Enhancing effect of deoxynivalenol-mediated GRP78 down-regulation on heavy chain secretion and bioactivity of two-chain FVIII gene co-transfected cells.
- Author:
Fu-Xiang ZHU
1
;
Shu-De YANG
;
Ze-Long LIU
;
Jing MIAO
;
Hui-Ge QU
;
Xiao-Yan CHI
Author Information
1. College of Life Science, Ludong University, Yantai 264025, China. fuxiangmail@163.com
- Publication Type:Journal Article
- MeSH:
Cell Proliferation;
Down-Regulation;
Factor VIII;
chemistry;
genetics;
secretion;
Gene Transfer Techniques;
HEK293 Cells;
Heat-Shock Proteins;
metabolism;
Humans;
Transfection;
Trichothecenes;
pharmacology
- From:
Acta Pharmaceutica Sinica
2011;46(12):1457-1461
- CountryChina
- Language:Chinese
-
Abstract:
Although two chain transfering separately could be used to overcome the volume limitation of adeno-associated virus vectors (AAV) in coagulation factor VIII (FVIII) gene delivery, it leads to chain imbalance for inefficient heavy chain secretion.
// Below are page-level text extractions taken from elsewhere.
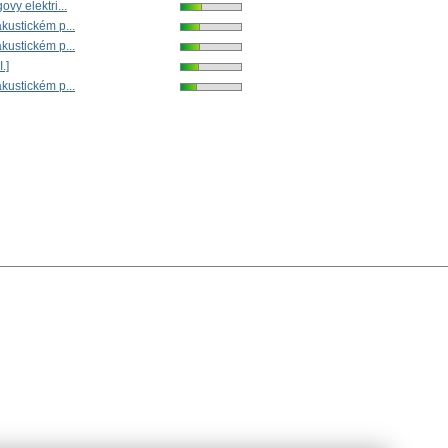
vy elektri...
kustickém p...
kustickém p...
I.]
kustickém p...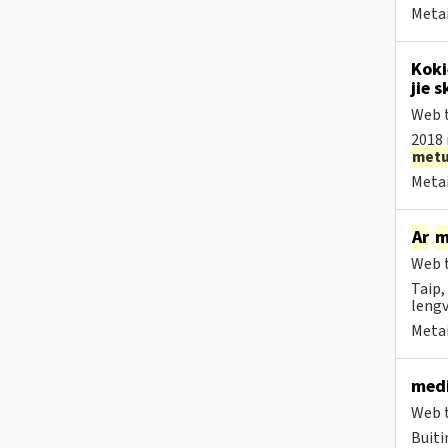
Metai
Koki
jie s
Web t
2018 
met
Metai
Ar
m
Web t
Taip,
lengv
Metai
medi
Web t
Buiti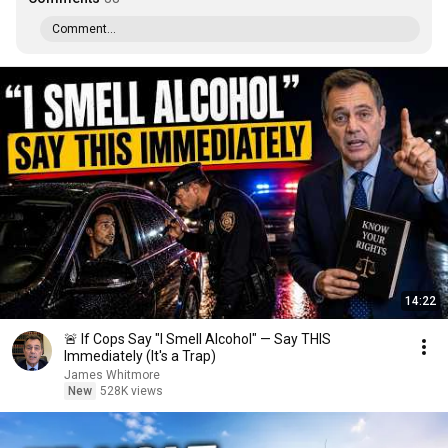
Comment...
14:22
🚨 If Cops Say "I Smell Alcohol" — Say THIS
Immediately (It's a Trap)
James Whitmore
New
528K views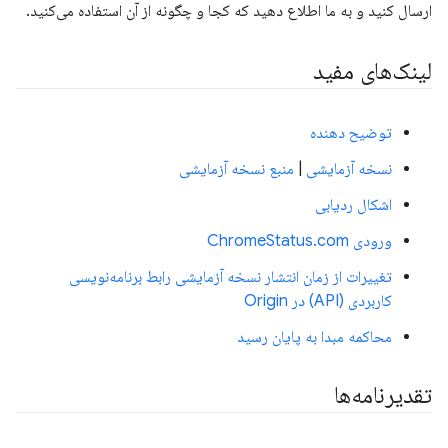
ارسال کنید و به ما اطلاع دهید که کجا و چگونه از آن استفاده می‌کنید.
لینک‌های مفید
توضیح دهنده
نسخه آزمایشی
|
منبع نسخه آزمایشی
اشکال ردیابی
ورودی ChromeStatus.com
تغییرات از زمان انتشار نسخه آزمایشی رابط برنامه‌نویسی
کاربردی (API) در Origin
محاکمه مبدا به پایان رسید
تقدیرنامه‌ها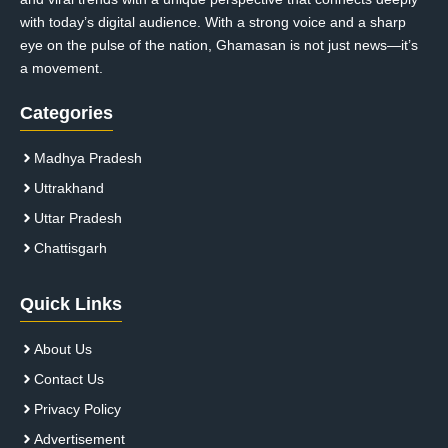
with today’s digital audience. With a strong voice and a sharp
eye on the pulse of the nation, Ghamasan is not just news—it’s
a movement.
Categories
Madhya Pradesh
Uttrakhand
Uttar Pradesh
Chattisgarh
Quick Links
About Us
Contact Us
Privacy Policy
Advertisement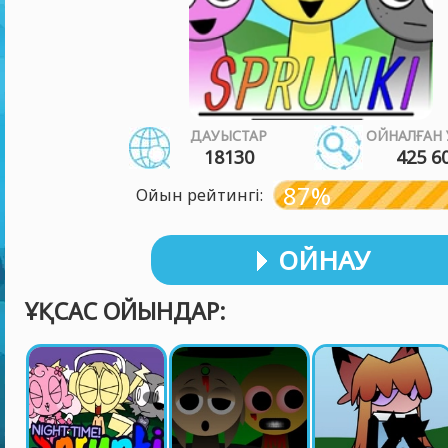
ДАУЫСТАР
ОЙНАЛҒАН 
18130
425 6
87%
Ойын рейтингі:
ОЙНАУ
ҰҚСАС ОЙЫНДАР: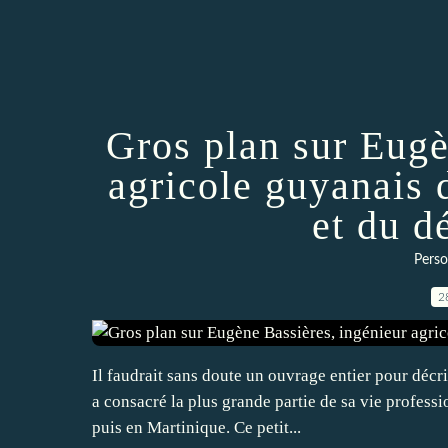
Gros plan sur Eugè
agricole guyanais 
et du 
Pers
2
Il faudrait sans doute un ouvrage entier pour décr
a consacré la plus grande partie de sa vie professi
puis en Martinique. Ce petit...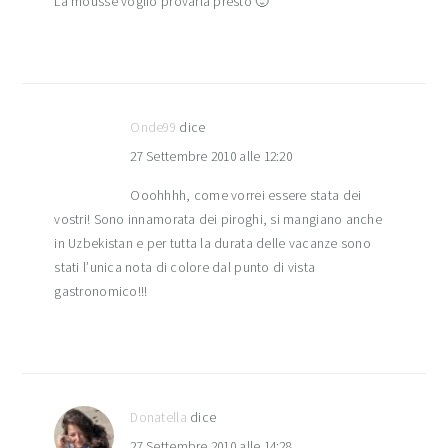
La mousse voglio provarla presto 🙂
Onde99
dice
27 Settembre 2010 alle 12:20
Ooohhhh, come vorrei essere stata dei
vostri! Sono innamorata dei piroghi, si mangiano anche
in Uzbekistan e per tutta la durata delle vacanze sono
stati l’unica nota di colore dal punto di vista
gastronomico!!!
Donatella
dice
27 Settembre 2010 alle 14:28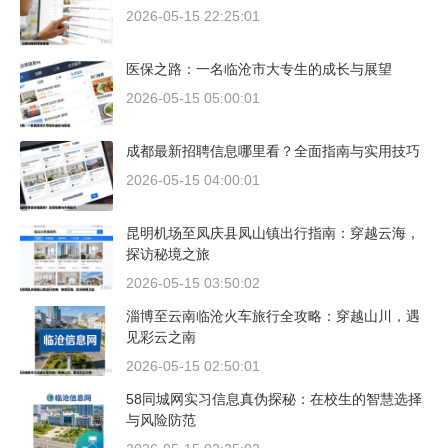
2026-05-15 22:25:01
医保之路：一名临沧市大专生的成长与展望
2026-05-15 05:00:01
成都最新招聘信息哪里看？全面指南与实用技巧
2026-05-15 04:00:01
昆明机场至凤庆县凤山镇出行指南：穿越云海，
探访秘境之旅
2026-05-15 03:50:02
淄博至云南临沧火车旅行全攻略：穿越山川，遇
见彩云之南
2026-05-15 02:50:01
58同城网实习信息真伪探秘：在校生的智慧选择
与风险防范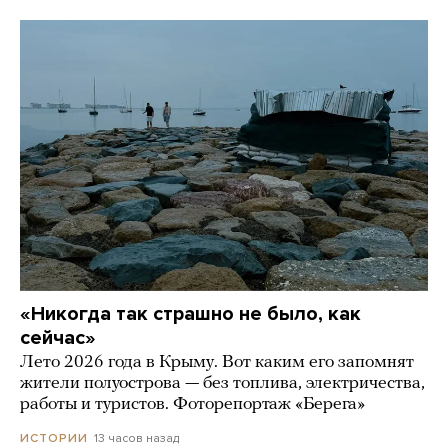
«Никогда так страшно не было, как
сейчас»
Лето 2026 года в Крыму. Вот каким его запомнят
жители полуострова — без топлива, электричества,
работы и туристов. Фоторепортаж «Берега»
13 часов назад
ИСТОРИИ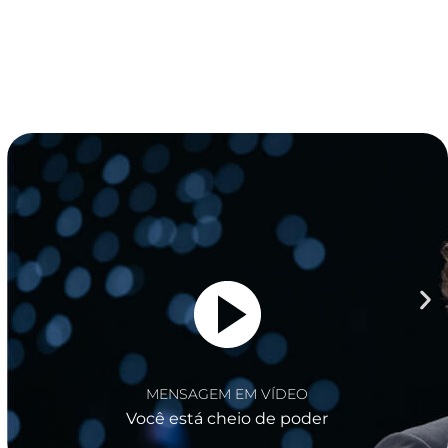
MENSAGEM EM VÍDEO
Seu futuro está definido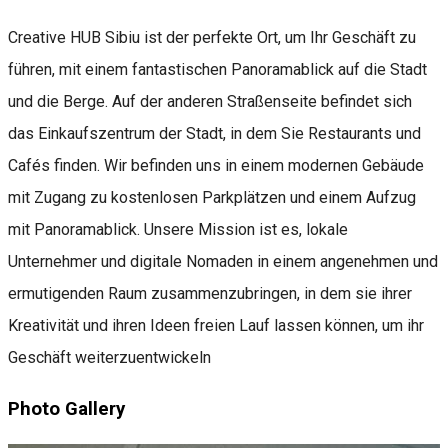
Creative HUB Sibiu ist der perfekte Ort, um Ihr Geschäft zu
führen, mit einem fantastischen Panoramablick auf die Stadt
und die Berge. Auf der anderen Straßenseite befindet sich
das Einkaufszentrum der Stadt, in dem Sie Restaurants und
Cafés finden. Wir befinden uns in einem modernen Gebäude
mit Zugang zu kostenlosen Parkplätzen und einem Aufzug
mit Panoramablick. Unsere Mission ist es, lokale
Unternehmer und digitale Nomaden in einem angenehmen und
ermutigenden Raum zusammenzubringen, in dem sie ihrer
Kreativität und ihren Ideen freien Lauf lassen können, um ihr
Geschäft weiterzuentwickeln
Photo Gallery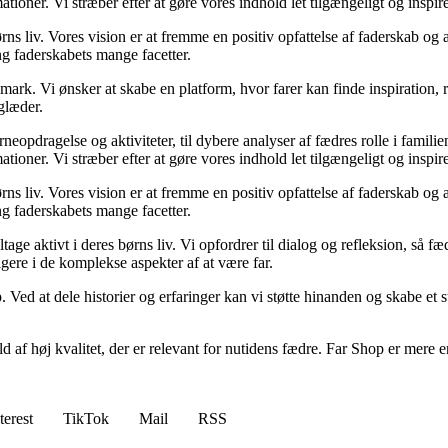
mationer. Vi stræber efter at gøre vores indhold let tilgængeligt og inspir
børns liv. Vores vision er at fremme en positiv opfattelse af faderskab og
g faderskabets mange facetter.
ark. Vi ønsker at skabe en platform, hvor farer kan finde inspiration, 
 glæder.
ørneopdragelse og aktiviteter, til dybere analyser af fædres rolle i famili
mationer. Vi stræber efter at gøre vores indhold let tilgængeligt og inspir
børns liv. Vores vision er at fremme en positiv opfattelse af faderskab og
g faderskabets mange facetter.
age aktivt i deres børns liv. Vi opfordrer til dialog og refleksion, så fæ
ere i de komplekse aspekter af at være far.
op. Ved at dele historier og erfaringer kan vi støtte hinanden og skabe e
old af høj kvalitet, der er relevant for nutidens fædre. Far Shop er mere e
terest
TikTok
Mail
RSS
In this study we aimed to improve the efficacy of two chain strategy in FVIII gene delivery through the degradation of glucose-regulated protein 78 (GRP78) known as a protein chaperone in endoplasmic reticulum (ER) by deoxynivalenol (DON) to decrease GRP78-bound FVIII heavy chain. By treating the two-chain gene transduced 293 cells with DON, the heavy chain (HC) secretion and FVIII bioactivity were observed. Data showed that 293 cells after three hours post-treatment with DON at a concentration of 500 ng mL(-1) resulted in obvious decrease the level of GRP78 but no effect on the cell proliferation. The HC secreted from DON-treated cells transfected with HC gene alone was 59 +/- 11 ng mL(-1), higher than that secreted by control cells (15 +/- 4 ng mL(-1)), and the HC secretion was further increasing to 146 +/- 34 ng mL(-1) in light chain (LC) gene co-transfected cells with an activity measured up to 0.66 +/- 0.15 U mL(-1), also greater than control cells (76 +/- 17 ng mL(-1) and 0.35 +/- 0.09 U mL(-1)). Taken together, these data suggest that DON-mediated GRP78 down-regulation could improve the efficacy of two-chain FVIII gene transfering by facilitating HC secretion, providing an experimental basis for in vivo dual-AAV application in FVIII gene delivery.